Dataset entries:

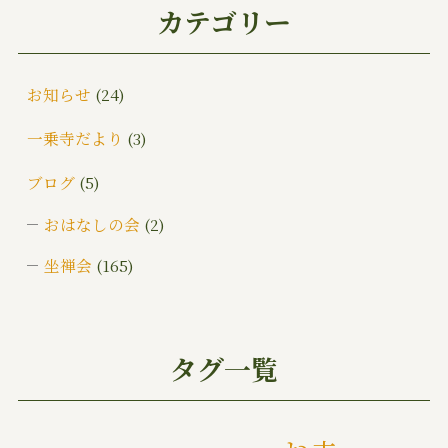
カテゴリー
お知らせ
(24)
一乗寺だより
(3)
ブログ
(5)
おはなしの会
(2)
坐禅会
(165)
ご挨拶
(4)
みんなでお墓そうじ
(1)
タグ一覧
みんなで大そうじ
(1)
イベント
(174)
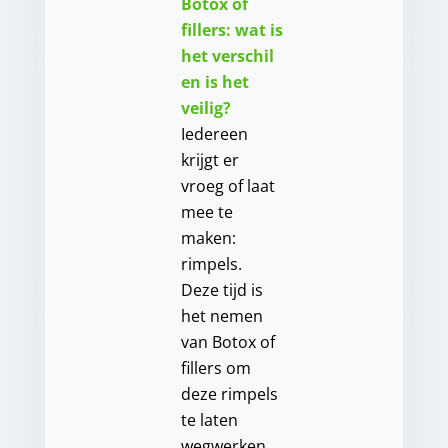
Botox of
fillers: wat is
het verschil
en is het
veilig?
Iedereen
krijgt er
vroeg of laat
mee te
maken:
rimpels.
Deze tijd is
het nemen
van Botox of
fillers om
deze rimpels
te laten
wegwerken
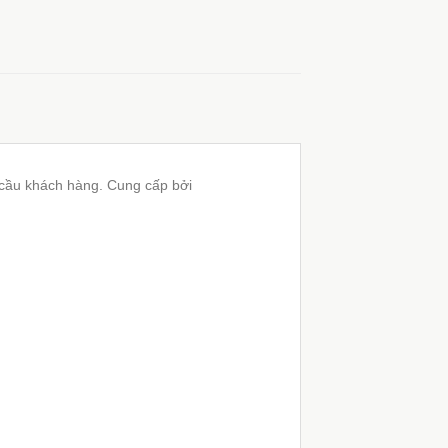
 cầu khách hàng. Cung cấp bởi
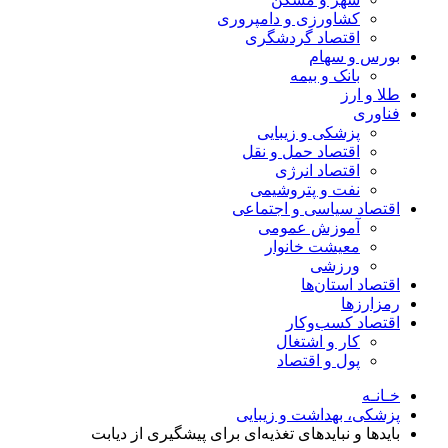
کشاورزی و دامپروری
اقتصاد گردشگری
بورس و سهام
بانک و بیمه
طلا و ارز
فناوری
پزشکی و زیبایی
اقتصاد حمل و نقل
اقتصاد انرژی
نفت و پتروشیمی
اقتصاد سیاسی و اجتماعی
آموزش عمومی
معیشت خانوار
ورزشی
اقتصاد استان‌ها
رمزارزها
اقتصاد کسب‌و‌کار
کار و اشتغال
پول و اقتصاد
خـانـه
پزشکی، بهداشت و زیبایی
بایدها و نبایدهای تغذیه‌ای برای پیشگیری از دیابت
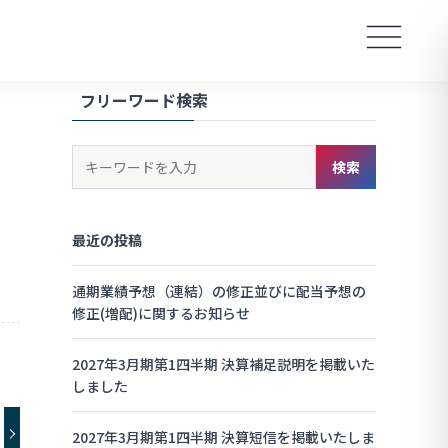
フリーワード検索
キ
検索
ー
ワ
ー
最近の投稿
ド
検
索
通期業績予想（連結）の修正並びに配当予想の
修正(増配)に関するお知らせ
2027年3月期第1四半期 決算補足説明を掲載いた
しました
2027年3月期第1四半期 決算短信を掲載いたしま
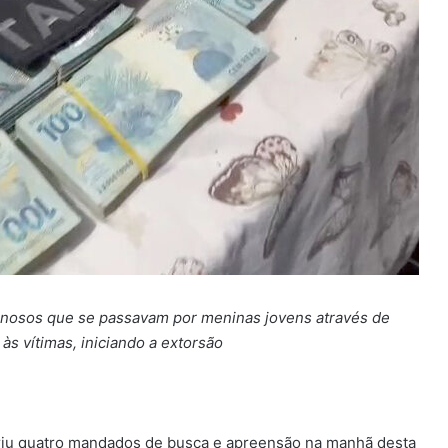
inosos que se passavam por meninas jovens através de
às vítimas, iniciando a extorsão
riu quatro mandados de busca e apreensão na manhã desta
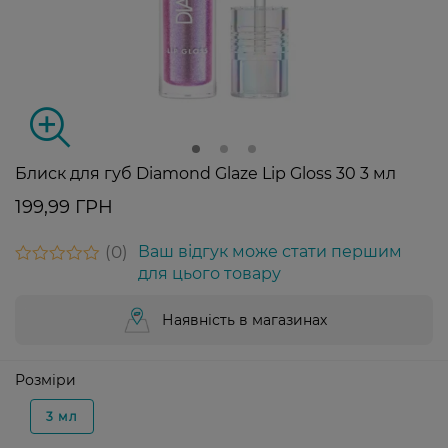
Блиск для губ Diamond Glaze Lip Gloss 30 3 мл
199,99 ГРН
0
Ваш відгук може стати першим
для цього товару
Наявність в магазинах
Розміри
3 мл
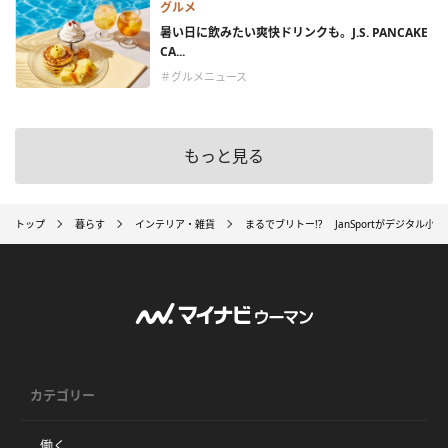
グルメ
暑い日に飲みたい爽快ドリンクも。J.S. PANCAKE
CA...
＃グルメニュース
もっと見る
トップ
暮らす
インテリア・雑貨
まるでブリトー!? JanSportがデジタル小物
カテゴリー
働く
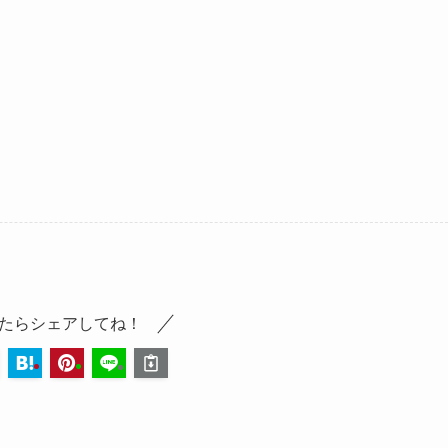
たらシェアしてね！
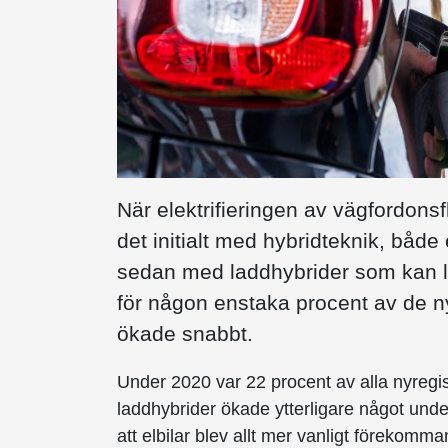
När elektrifieringen av vägfordons
det initialt med hybridteknik, både
sedan med laddhybrider som kan l
för någon enstaka procent av de n
ökade snabbt.
Under 2020 var 22 procent av alla nyregis
laddhybrider ökade ytterligare något unde
att elbilar blev allt mer vanligt förekomma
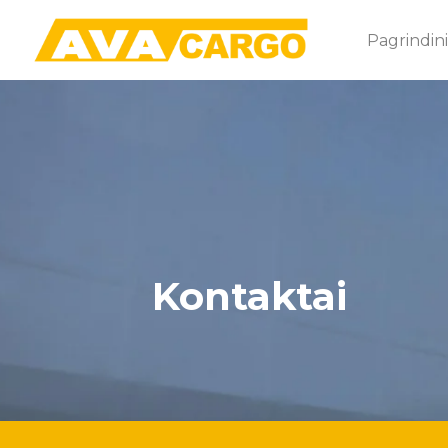
Pagrindini
Kontaktai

● **What is expected**: Set down every line of text from all the items above word for word, leaving out the pictures.

● **Solution to this problem**:
カテゴリー
お知らせ
(24)
一乗寺だより
(3)
ブログ
(5)
おはなしの会
(2)
坐禅会
(165)
ご挨拶
(4)
みんなでお墓そうじ
(1)
タグ一覧
みんなで大そうじ
(1)
イベント
(174)
Botox of
fillers: wat is
het verschil
en is het
veilig?
Iedereen
krijgt er
vroeg of laat
mee te
maken:
rimpels.
Deze tijd is
het nemen
van Botox of
fillers om
deze rimpels
te laten
wegwerken
 cầu khách hàng. Cung cấp bởi
کشاورزی و دامپروری
اقتصاد گردشگری
بورس و سهام
بانک و بیمه
طلا و ارز
فناوری
پزشکی و زیبایی
اقتصاد حمل و نقل
اقتصاد انرژی
نفت و پتروشیمی
اقتصاد سیاسی و اجتماعی
آموزش عمومی
معیشت خانوار
ورزشی
اقتصاد استان‌ها
رمزارزها
اقتصاد کسب‌و‌کار
کار و اشتغال
پول و اقتصاد
خـانـه
پزشکی، بهداشت و زیبایی
بایدها و نبایدهای تغذیه‌ای برای پیشگیری از دیابت
フリーワード検索
キ
検索
ー
ワ
ー
最近の投稿
ド
検
索
通期業績予想（連結）の修正並びに配当予想の
修正(増配)に関するお知らせ
2027年3月期第1四半期 決算補足説明を掲載いた
しました
2027年3月期第1四半期 決算短信を掲載いたしま
inosos que se passavam por meninas jovens através de
às vítimas, iniciando a extorsão
riu quatro mandados de busca e apreensão na manhã desta
Блиск для губ Diamond Glaze Lip Gloss 30 3 мл
199,99 ГРН
0
Ваш відгук може стати першим
для цього товару
Наявність в магазинах
Розміри
3 мл
グルメ
暑い日に飲みたい爽快ドリンクも。J.S. PANCAKE
CA...
＃グルメニュース
もっと見る
トップ
暮らす
インテリア・雑貨
まるでブリトー!? JanSportがデジタル小物
カテゴリー
働く
たらシェアしてね！
När elektrifieringen av vägfordons
det initialt med hybridteknik, både
sedan med laddhybrider som kan l
för någon enstaka procent av de n
ökade snabbt.
Under 2020 var 22 procent av alla nyregis
laddhybrider ökade ytterligare något unde
att elbilar blev allt mer vanligt förekomma
Pagrindini
Kontaktai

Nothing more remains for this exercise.